Résumé de la conférence de Michaela Fabra

Fins de vies ou fin d’une vie ? – valeurs et enjeux identitaires dans le système néolibéral

Michaela Fabre

(médecin responsable de l’USP du CH Émile Roux au Puy)

Résumé

La fin de vie et la mort, bien que complémentaires comme événements, sont irréductibles l’une à l’autre comme dimensions.
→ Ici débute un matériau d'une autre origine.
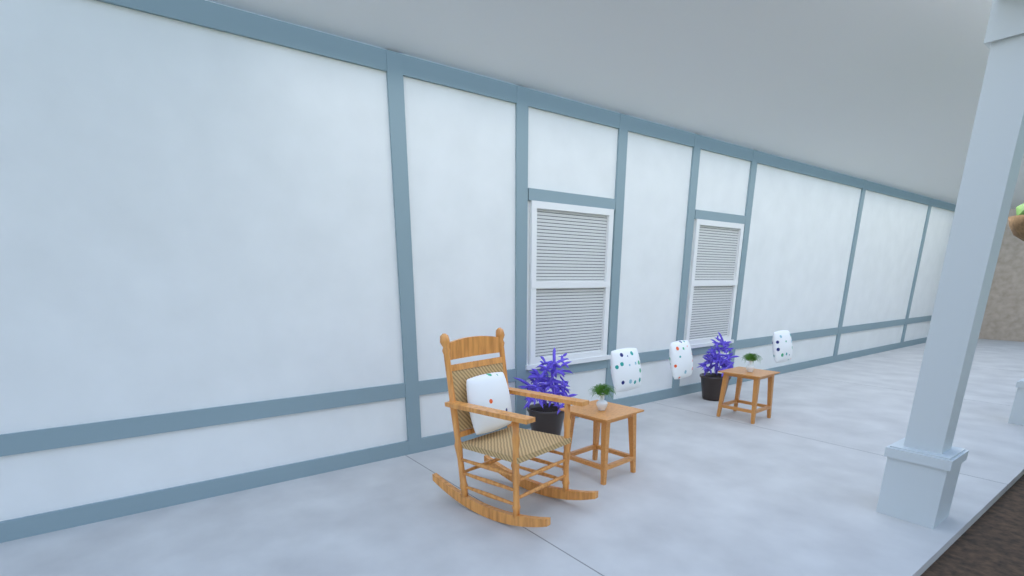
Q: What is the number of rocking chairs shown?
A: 1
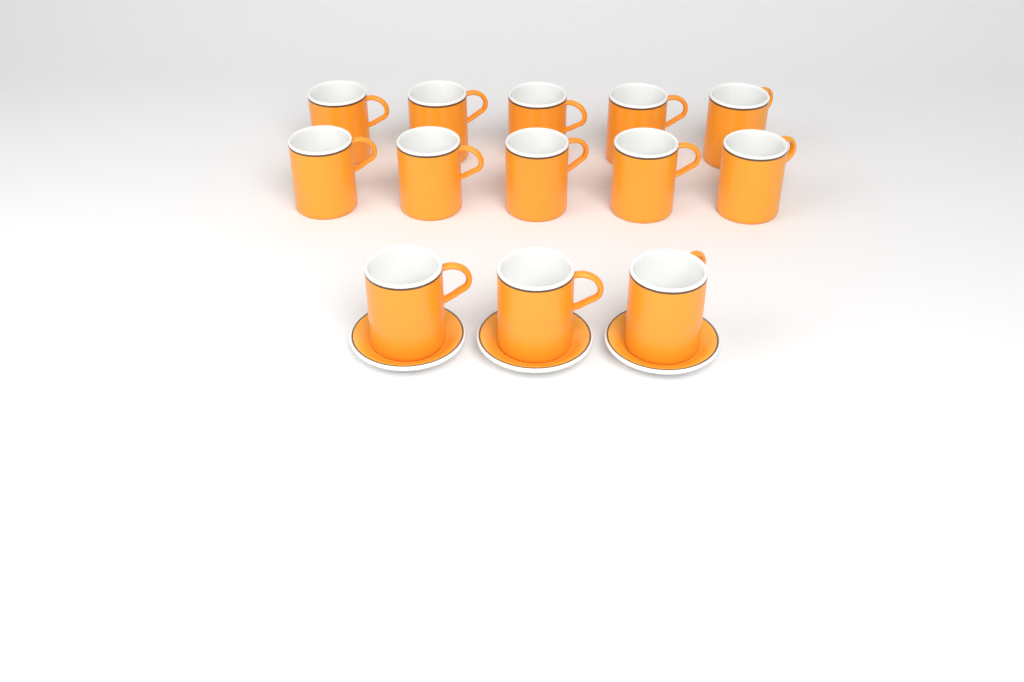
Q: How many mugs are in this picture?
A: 13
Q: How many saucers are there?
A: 3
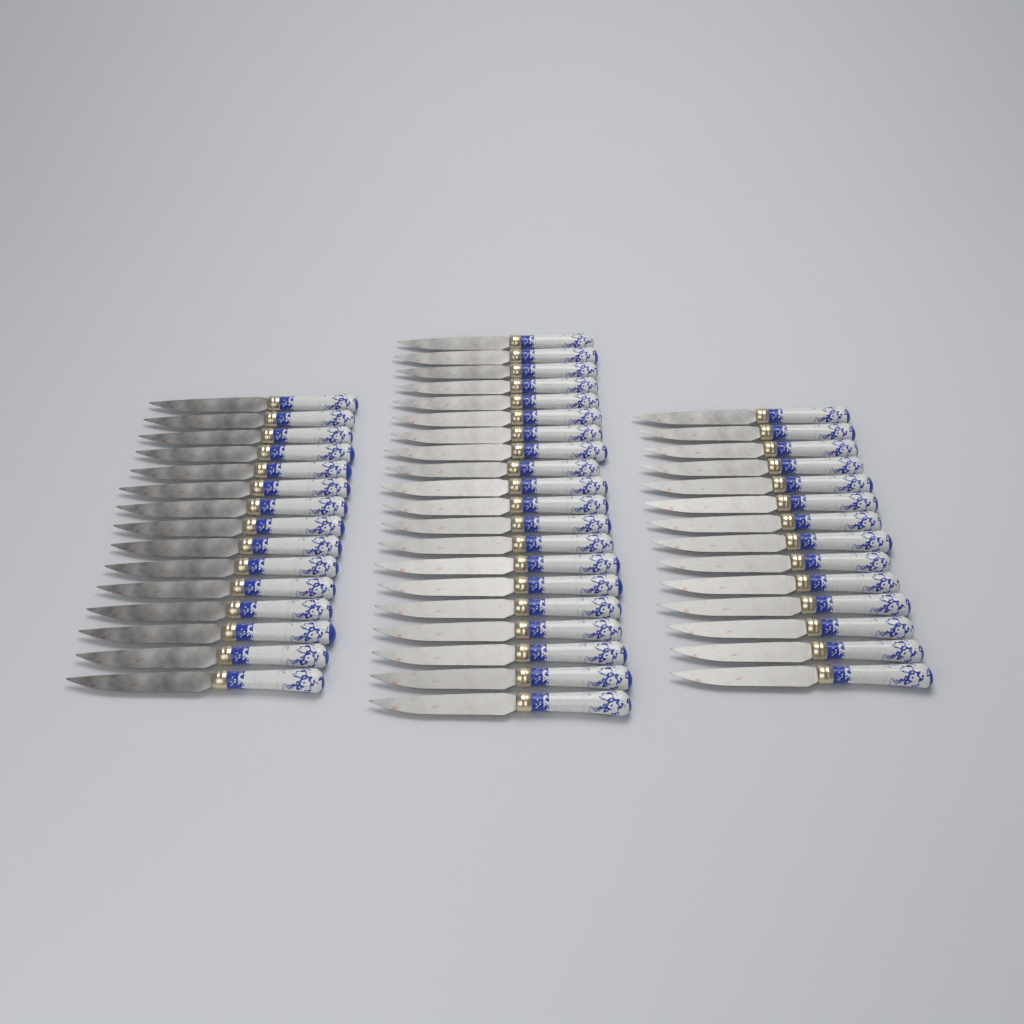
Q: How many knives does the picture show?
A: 49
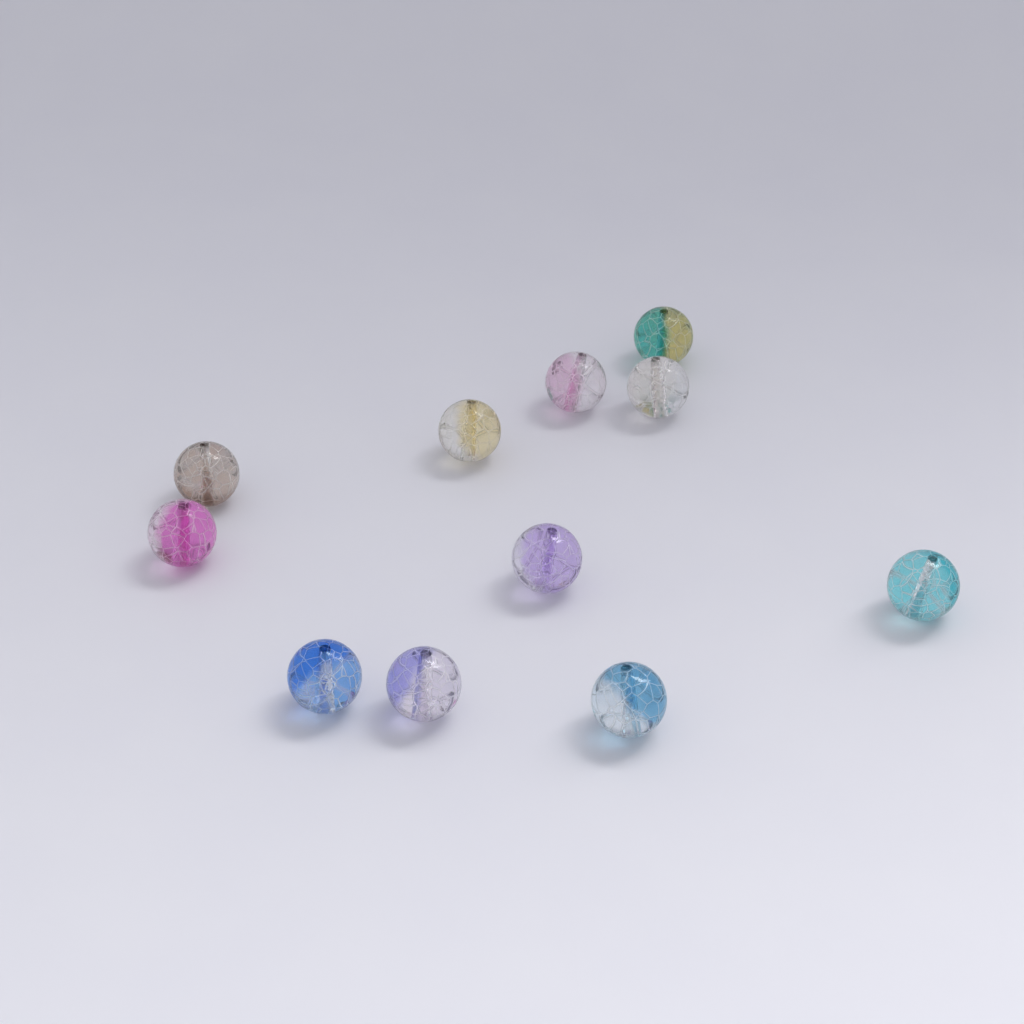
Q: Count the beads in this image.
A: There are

Si la mort interpelle les rapports sociaux des vivants face à l’ambiguïté d’une absence mais présence autre et qui demande un statut (Patrick Baudry), la fin de vie interroge l’identité morale contemporaine par le biais des valeurs que le sujet social regardant se donne à lui-même comme horizon d’humanité et de Vie Bonne, dans un espace arendtien où les limites de l’accepté et du défendu sont devenues floues. Quand celui qui ne peut plus guérir dit « je ne sers plus à rien », il signifie en même temps qu’il a accepté ce que la société lui a assigné comme finalité à la place du fait d’être juste quelqu’un, une potentialité capable d’espérance et de création du sens, voir d’être sens en lui-même, pour illustrer pourquoi « seul l’homme meurt, l’animal périt » (Heidegger).
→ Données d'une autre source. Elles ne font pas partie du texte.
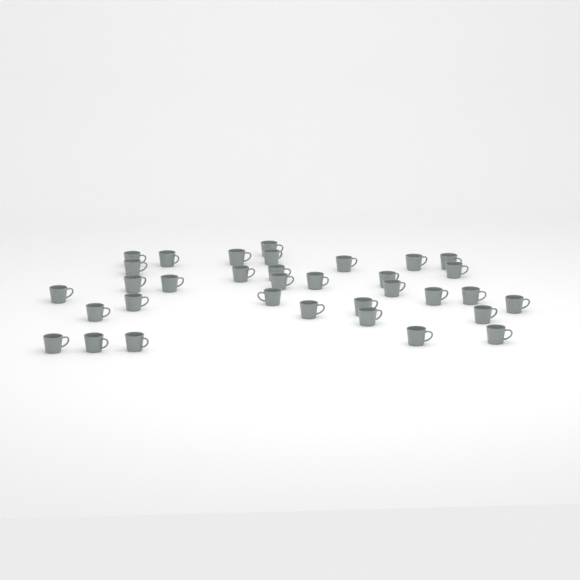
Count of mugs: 34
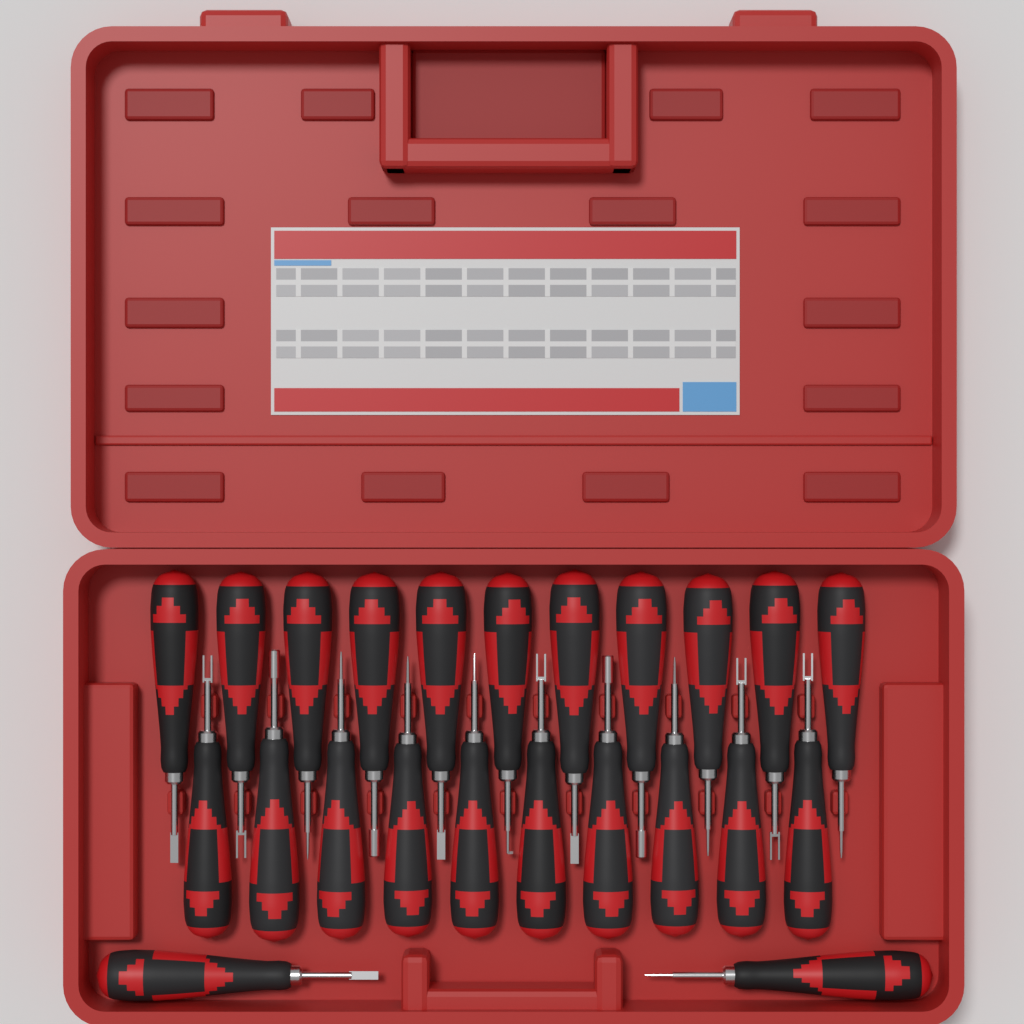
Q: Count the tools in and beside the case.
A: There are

La formulation « comment (mieux) mourir ?» du débat sociétal révèle une contraction de plusieurs domaines épistémologiques : l’agir de l’éthique, le Bien comme morale (Ch. Taylor, Aristote), la finitude comme interpellation de l’existence, la politique et en son sein la santé au sens large comme autant de domaines de jonction entre la singularité apophatique et la pluralité. Attendue plutôt au niveau du choix de la méthode et du moyen et souhaitée apte à une transcription normative rassurante, la facilité de la réponse se brise sur l’adverbe qui interroge l’identité morale de la société dans son ensemble. Car si la lecture du sens se fait à la 1ère personne du singulier, elle s’éclaire sous le regard de la société et finalement du politique lorsque je la pense de l’extérieur, à la 3ème personne, et alors l’unicité s’efface dans le nombre, qui lui s’y prête à la conceptualisation dépersonnalisée et à l’élaboration des stratégies d’actions jugées efficaces dans une réalité sociopolitique qui met un prix sur tout dont le temps de la vie (Michel Sandel).
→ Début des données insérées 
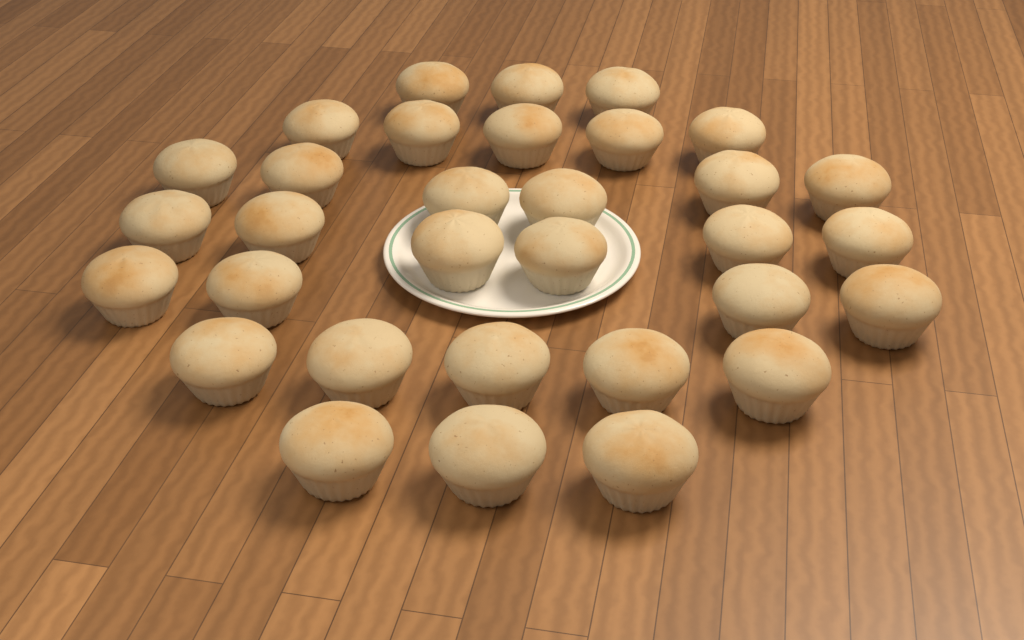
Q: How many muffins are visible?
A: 32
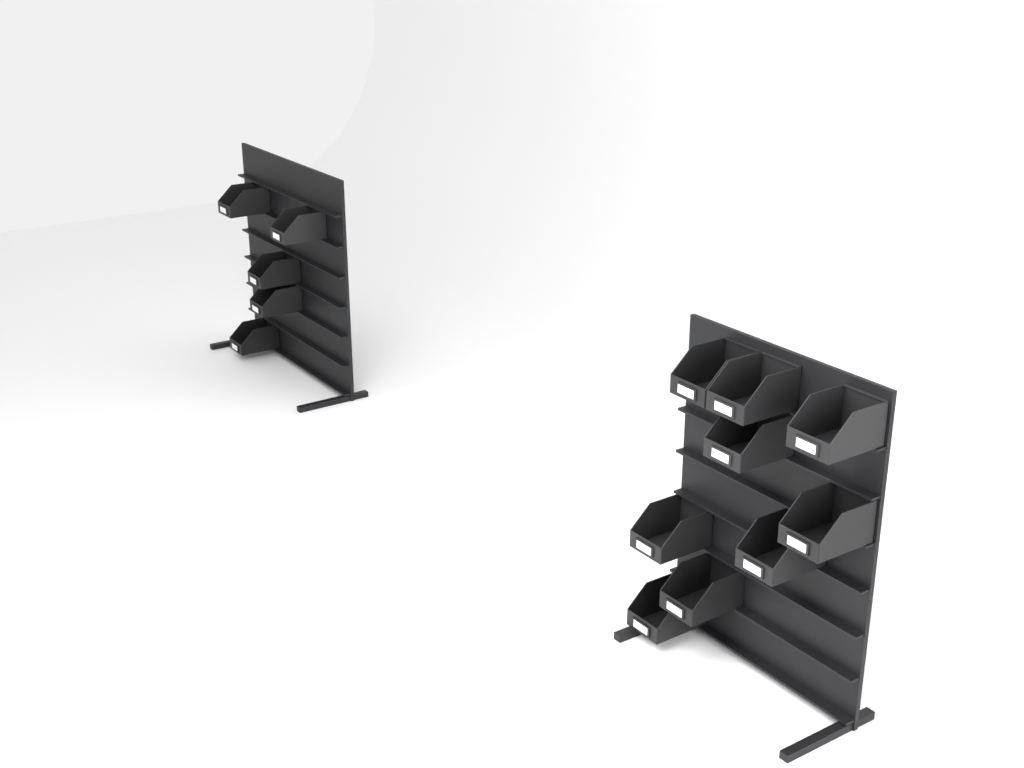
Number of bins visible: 14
Les valeurs véhiculées dans le débat font appel à l’intuition et à l’émotion génératrices d’expérience morale (Ch. Taylor, Marta Spranzi), éminemment intimes et subjectives et par conséquent inaptes à la standardisation normative. Le langage est glissant, le Bien est remplacé par le bien-être consumériste et ainsi de suite. Tout cela créé des dissymétries superposées et intriquées liées à la dimension existentielle contemporaine du choix et de la préférence (Kenneth Arrow, Amartya Sen).

La fin de vie a été confiée à la médecine, considérée garante pour l’acte mais aussi investie d’une aura d’humanisme intrinsèque. Devenue un méta-domaine à la confluence des sciences et des technologies de pointe, elle a ébranlé l’ineffabilité. Quant à la consultation éthique, dans les hôpitaux français elle ne concerne que des situations particulières, la grande majorité des souffrants (la vie anonyme) n’incitant pas les médecins au doute moral, la décision en situation étant le plus souvent la résultante d’une manière de pensée on-off (réanimation ou sédation profonde et continue ?), sous la couverture du choix improbable d’un patient dont l’état peut facilement et souvent prêter à l’erreur d’interprétation en cas d’indifférence morale, ce qui bouscule les principes réinterprétés d’égalité de chance et du respect de la différence (J. Rawls).

Le débat sur la fin de vie ne nous parle pas de ceux qui vont partir mais de nous -mêmes, en ce que nous concédons d’être sans étonnement, à la confluence des confusions et à l’intérieur des systèmes étatiques imbriqués dont nous sommes créateurs et acteurs, en nous laissant le choix d’une désobéissance morale d’essence.